==== Extract

The Food & Drug Administration reports that some pharmaceutical companies are discovering errors as they copy drug-testing data that back up claims of long-term product safety and effectiveness. In several recent cases involving data transfers from Unix computers to systems running Microsoft's Windows NT operating system, blood-pressure numbers were randomly off by up to eight digits from those in original records, FDA and company data specialists report.
Sophisticated software can catch most of the errors, but "not all the time," says Rone Lewis, vice-president of business development of Surety Technologies, a data recovery and migration firm. Some companies fear the problem could expose them to lawsuits. "In our litigation-prone age, it's harder to defend yourself if you're losing parts of your records when you migrate them," says Henry Perritt, dean of Chicago Kent College of Law.
What to do? Some government agencies have a solution--of sorts. The National Archives requires technical documentation about how the records being submitted were created. And federal regulators, including the Securities & Exchange Commission, won't take digital filings from companies they oversee unless they are sent in plain-vanilla computer formats. "Otherwise, you start getting file formats that nobody is going to be able to read in 20 years," says Bill Combs, the SEC's computer expert.
Some technology managers are urging companies to make preservation more of a priority when buying new computer systems. Ellen Knapp, chief knowledge officer with Coopers & Lybrand, says companies need to give info-tech managers more input so that incompatible systems don't compound the migration problem. "Some companies have shorter visions when purchasing new technology," she says, "and end up having more compatibility problems migrating data as a result."

========

[Exercise prompt]:
Rewrite the passage on data-migration errors from "The Food & Drug" up to and including "College of Law.", substituting "cholesterol" for "blood-pressure".

==== Data listing

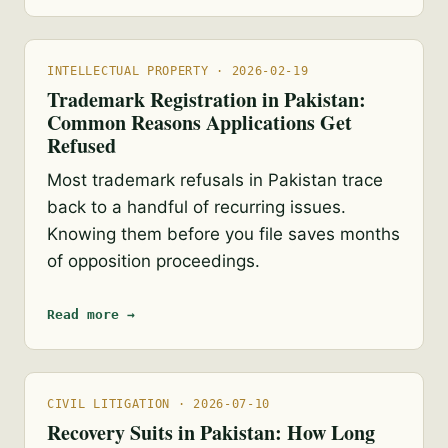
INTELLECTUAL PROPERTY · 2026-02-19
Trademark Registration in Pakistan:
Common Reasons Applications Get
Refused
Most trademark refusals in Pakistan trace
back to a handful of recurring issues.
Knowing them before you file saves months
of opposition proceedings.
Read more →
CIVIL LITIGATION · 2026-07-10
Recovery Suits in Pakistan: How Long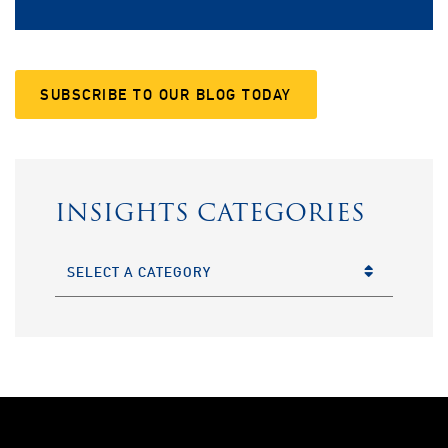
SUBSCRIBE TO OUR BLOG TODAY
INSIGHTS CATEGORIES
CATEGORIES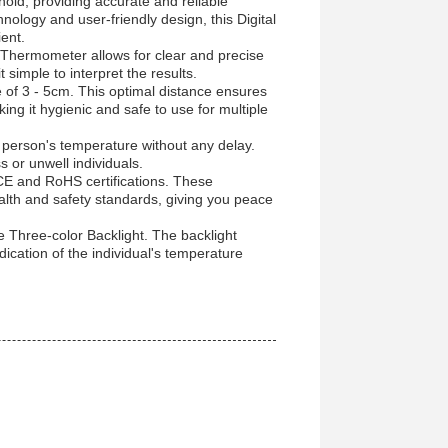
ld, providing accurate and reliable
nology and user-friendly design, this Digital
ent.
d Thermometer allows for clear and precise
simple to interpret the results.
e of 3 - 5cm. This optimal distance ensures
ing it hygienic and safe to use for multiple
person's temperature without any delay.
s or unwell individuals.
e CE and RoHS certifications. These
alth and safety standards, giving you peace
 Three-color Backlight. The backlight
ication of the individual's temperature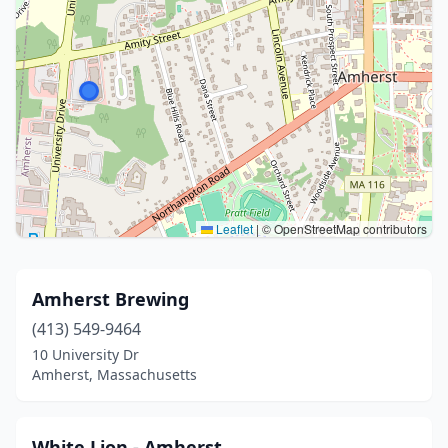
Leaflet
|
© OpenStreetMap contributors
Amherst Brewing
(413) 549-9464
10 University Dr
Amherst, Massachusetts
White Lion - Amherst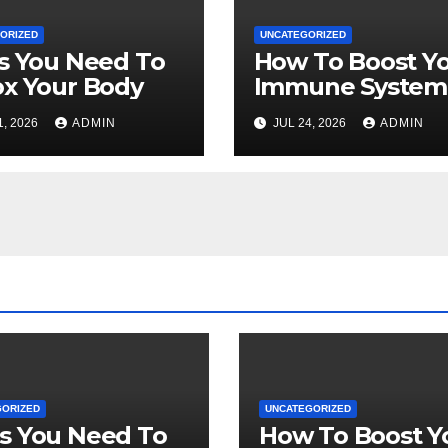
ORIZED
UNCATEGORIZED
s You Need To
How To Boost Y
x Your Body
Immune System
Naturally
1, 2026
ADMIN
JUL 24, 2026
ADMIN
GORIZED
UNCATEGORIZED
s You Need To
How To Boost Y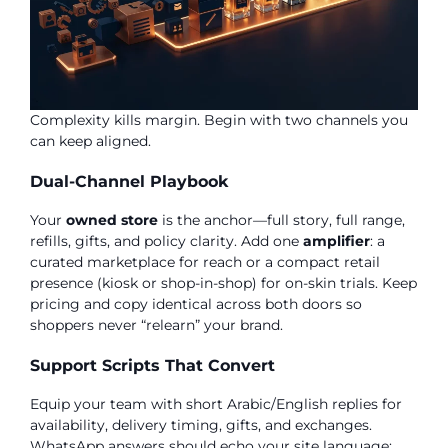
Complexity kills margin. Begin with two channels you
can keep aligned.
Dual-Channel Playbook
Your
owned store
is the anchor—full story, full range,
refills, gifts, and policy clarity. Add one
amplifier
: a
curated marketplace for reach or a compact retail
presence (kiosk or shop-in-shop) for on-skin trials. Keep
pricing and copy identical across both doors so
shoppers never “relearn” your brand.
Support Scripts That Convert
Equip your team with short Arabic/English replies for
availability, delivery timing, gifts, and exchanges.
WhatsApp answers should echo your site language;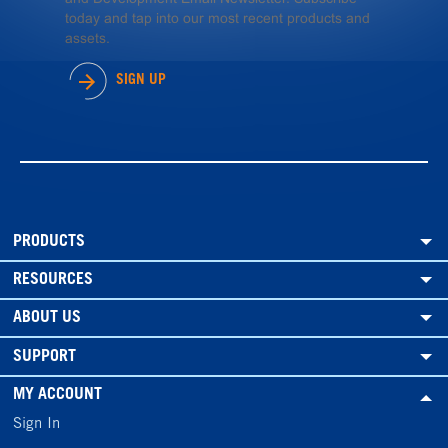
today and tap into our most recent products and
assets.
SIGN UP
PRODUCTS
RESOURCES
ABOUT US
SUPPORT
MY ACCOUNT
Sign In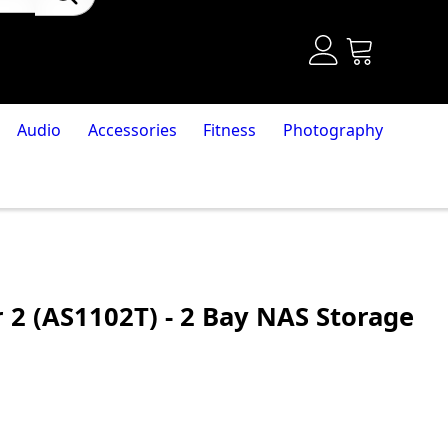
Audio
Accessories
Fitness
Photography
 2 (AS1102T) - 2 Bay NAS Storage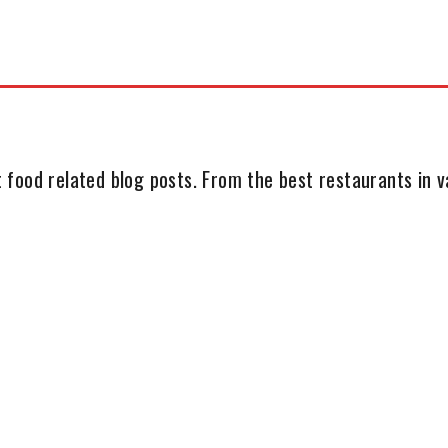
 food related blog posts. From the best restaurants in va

========

[Task response]:
The Food & Drug Administration reports that some pharmaceutical companies are discovering errors as they copy drug-testing data that back up claims of long-term product safety and effectiveness. In several recent cases involving data transfers from Unix computers to systems running Microsoft's Windows NT operating system, cholesterol numbers were randomly off by up to eight digits from those in original records, FDA and company data specialists report.
Sophisticated software can catch most of the errors, but "not all the time," says Rone Lewis, vice-president of business development of Surety Technologies, a data recovery and migration firm. Some companies fear the problem could expose them to lawsuits. "In our litigation-prone age, it's harder to defend yourself if you're losing parts of your records when you migrate them," says Henry Perritt, dean of Chicago Kent College of Law.